Record set START

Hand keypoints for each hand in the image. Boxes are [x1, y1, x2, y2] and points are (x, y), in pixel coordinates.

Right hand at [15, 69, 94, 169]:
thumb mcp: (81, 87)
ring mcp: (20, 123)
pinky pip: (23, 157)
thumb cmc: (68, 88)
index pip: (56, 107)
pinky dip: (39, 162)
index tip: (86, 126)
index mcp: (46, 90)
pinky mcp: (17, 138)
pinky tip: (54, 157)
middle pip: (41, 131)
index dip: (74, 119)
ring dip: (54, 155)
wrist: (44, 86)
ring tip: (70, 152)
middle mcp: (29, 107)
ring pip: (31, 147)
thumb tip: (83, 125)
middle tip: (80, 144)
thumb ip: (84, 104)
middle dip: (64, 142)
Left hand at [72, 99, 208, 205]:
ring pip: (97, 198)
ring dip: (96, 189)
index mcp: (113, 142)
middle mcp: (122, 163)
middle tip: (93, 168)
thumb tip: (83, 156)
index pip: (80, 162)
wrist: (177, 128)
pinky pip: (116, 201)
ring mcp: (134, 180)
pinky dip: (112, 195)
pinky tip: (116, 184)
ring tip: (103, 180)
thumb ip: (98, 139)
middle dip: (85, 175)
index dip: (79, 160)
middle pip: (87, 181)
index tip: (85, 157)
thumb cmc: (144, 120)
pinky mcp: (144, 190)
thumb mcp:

Record set END

Action item:
Your answer should be the full set of records above, restated exactly.

Task response:
Hand keypoints for each hand in the image. Boxes are [x1, y1, x2, y2] and points are (x, y), in pixel coordinates.

Right hand at [15, 69, 94, 169]:
thumb mcp: (81, 87)
ring mcp: (20, 123)
pinky pip: (23, 157)
thumb cmc: (68, 88)
index pip: (56, 107)
pinky dip: (39, 162)
index tip: (86, 126)
index mcp: (46, 90)
pinky mcp: (17, 138)
pinky tip: (54, 157)
middle pip: (41, 131)
index dip: (74, 119)
ring dip: (54, 155)
wrist: (44, 86)
ring tip: (70, 152)
middle mcp: (29, 107)
ring pip: (31, 147)
thumb tip: (83, 125)
middle tip: (80, 144)
thumb ip: (84, 104)
middle dip: (64, 142)
Left hand at [72, 99, 208, 205]:
ring pip: (97, 198)
ring dip: (96, 189)
index mcp: (113, 142)
middle mcp: (122, 163)
middle tip: (93, 168)
thumb tip: (83, 156)
index pip: (80, 162)
wrist: (177, 128)
pinky pip: (116, 201)
ring mcp: (134, 180)
pinky dip: (112, 195)
pinky tip: (116, 184)
ring tip: (103, 180)
thumb ip: (98, 139)
middle dip: (85, 175)
index dip: (79, 160)
middle pip: (87, 181)
index tip: (85, 157)
thumb cmc: (144, 120)
pinky mcp: (144, 190)
thumb mcp:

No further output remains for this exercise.